Don Angelo Grillo, classe 1970, prima parroco al Sacro Cuore e Immacolata di Pordenone, ora a Cordenons, è in convalescenza dopo aver contratto il Covid e dopo 19 giorni di ospedale, terapia intensiva compresa.
Quanti reparti hai passato?
Dal Pronto Soccorso alla pneumologia, quindi in terapia intensiva per 6-7 giorni, altri 3-4 di letto per riprendermi dopo l’esperienza della intubazione, quindi il passaggio in semintensiva, poi di nuovo in degenza in pneumologia. Al tampone negativo ancora qualche giorno in ospedale, trasferito in nefrologia. Qualche giorno ancora fino a che hanno potuto togliermi l’ossigeno. Complessivamente sono rimasto in ospedale dal 31 ottobre al 20 novembre.
Tutti hanno paura di essere intubati. Tu lo hai provato. Cosa succede?
Sinceramente ero più preoccupato di fare la tac, non per la tac in sé, ma perché in quel momento stavo molto male e ogni movimento comportava un mega respiro. Quello che io non riuscivo a fare.
Come si riesce ad affrontare una simile prova?
Io ho avuto non uno ma due punti di forza: una fiducia totale nei medici, una fede totale. E deve essere così: bisogna affidarsi completamente perché in quei momenti la vulnerabilità è totale. Ho fatto un atto di fiducia totale in Dio e ai medici. E poi a don Bernardino ho chiesto la confessione, ma neanche lui poteva entrare, comunque mi ha assolto. Poi la dottoressa, con dolore mi ha comunicato che mi dovevano intubare. Ma la serenità non mi è mai mancata.
Com’è l’intubazione?
Sei sedato, altrimenti non resisteresti. Anzi, mi hanno detto che non riuscivano ad addormentarmi profondamente, mi svegliavo. Ma io non ricordo nulla di quei giorni.
E quando tolgono il tubo?
Non lo tolgono subito.
Quando il peggio è passato si passa del tempo svegli ma ancora intubati. Li sì è dura.

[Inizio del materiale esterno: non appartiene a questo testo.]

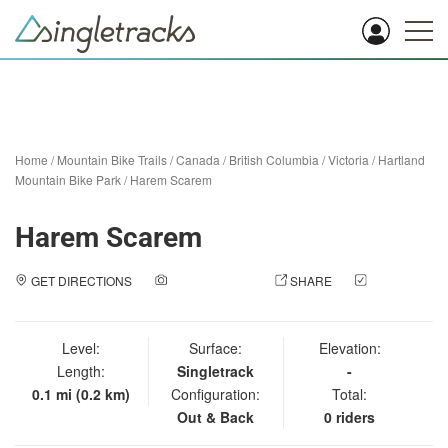
Home
/
Mountain Bike Trails
/
Canada
/
British Columbia
/
Victoria
/
Hartland
Mountain Bike Park
/
Harem Scarem
Harem Scarem
GET DIRECTIONS
ADD A PHOTO
SHARE
CHECK
IN
Level:
Surface:
Elevation:
Length:
Singletrack
-
0.1 mi (0.2 km)
Configuration:
Total:
Out & Back
0 riders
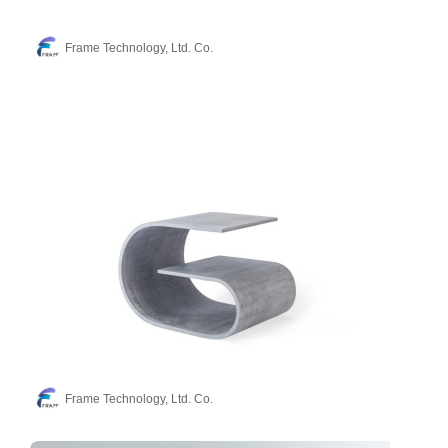
Frame Technology, Ltd. Co.
Frame Technology, Ltd. Co.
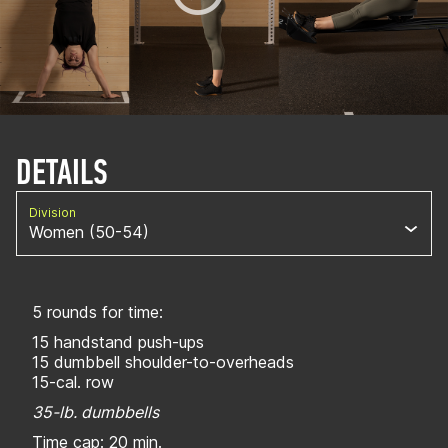
DETAILS
Division
Women (50-54)
5 rounds for time:
15 handstand push-ups
15 dumbbell shoulder-to-overheads
15-cal. row
35-lb. dumbbells
Time cap: 20 min.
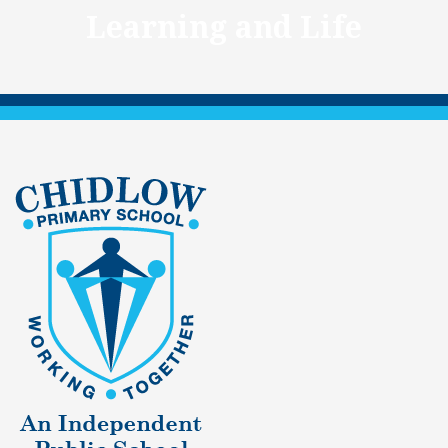
Learning and Life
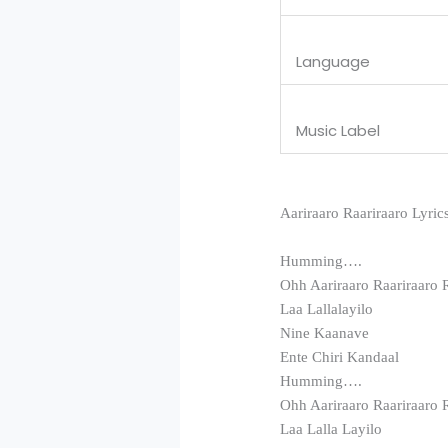
Language
Music Label
Aariraaro Raariraaro Lyric
Humming….
Ohh Aariraaro Raariraaro 
Laa Lallalayilo
Nine Kaanave
Ente Chiri Kandaal
Humming….
Ohh Aariraaro Raariraaro 
Laa Lalla Layilo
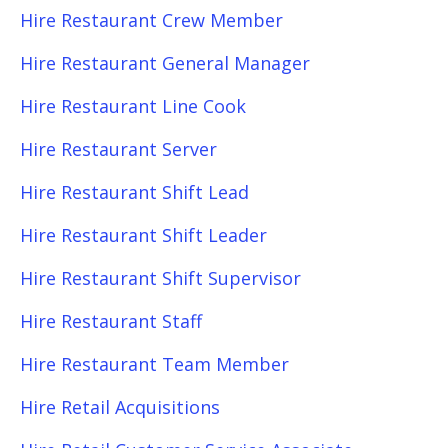
Hire Restaurant Crew Member
Hire Restaurant General Manager
Hire Restaurant Line Cook
Hire Restaurant Server
Hire Restaurant Shift Lead
Hire Restaurant Shift Leader
Hire Restaurant Shift Supervisor
Hire Restaurant Staff
Hire Restaurant Team Member
Hire Retail Acquisitions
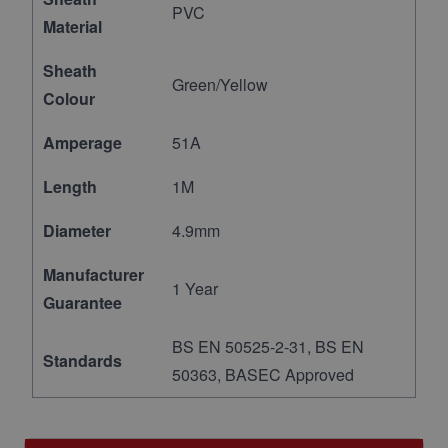
PVC
Material
Sheath
Green/Yellow
Colour
Amperage
51A
Length
1M
Diameter
4.9mm
Manufacturer
1 Year
Guarantee
BS EN 50525-2-31, BS EN
Standards
50363, BASEC Approved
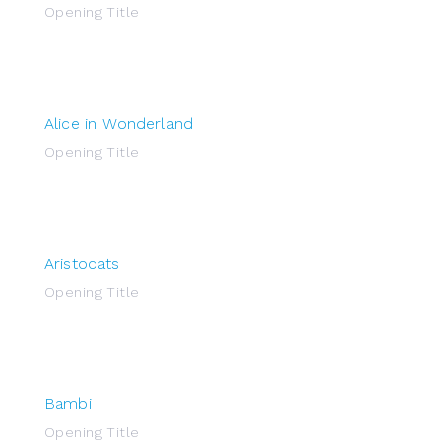
Opening Title
Alice in Wonderland
Opening Title
Aristocats
Opening Title
Bambi
Opening Title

E’ la fase di iniziazione: devono assicurarsi che una volta tolto, tutto vada come deve andare. Devo confessare che, quando finalmente mi hanno tolto il tubo dalla gola, io mi sono sentito l’uomo più felice della terra.
Come sei arrivato a tanto?
Non mi sembrava di stare malissimo all’inizio. Avevo febbre, malessere, l’ossigenazione tra 97-98 quindi buona. Sono comunque andato al pronto soccorso: mi hanno fatto camminare e ho superato il test. Quindi sono tornato a casa con una terapia di tachipirina e aerosol. Poi in due-tre giorni tutto è precipitato: il sabato non stavo in piedi e ho fatto chiamare dal cappellano il pronto soccorso. Così è cominciato tutto.
Isolati ma col telefono?
Quando mi sono ripreso e sono tornato in reparto mi hanno dato il telefono. L’ho aperto e ho trovato prima i messaggi della famiglia, poi non so dire quanti altri messaggi di vicinanza e sostegno.
L’atmosfera in ospedale?
Conoscevo tre quarti degli infermieri e medici. Questo per me è stato molto importante. Mi hanno sostenuto e incoraggiato. Mi dicevano: “Hai 50 anni, sei giovane, sei in buona salute, hai uno stile di vita sano e regolare, non bevi e non fumi…”.
Oggi come stai?
Sono in convalescenza. Ho fatto la visita per la fisioterapia per il recupero fisico e polmonare. Devo aumentare la capacità polmonare per tornare alla normalità.
Un messaggio ai parrocchiani.
Che questo Covid ha messo fuori uso tutti i sacerdoti a Cordenons, ma ha fatto splendere i laici che hanno preso in mano la situazione. Questa sofferenza ha tolto tanto, ma ha dato anche frutti nel senso della fede vissuta. Ho il convincimento che questa esperienza, per me durissima, non vada sprecata.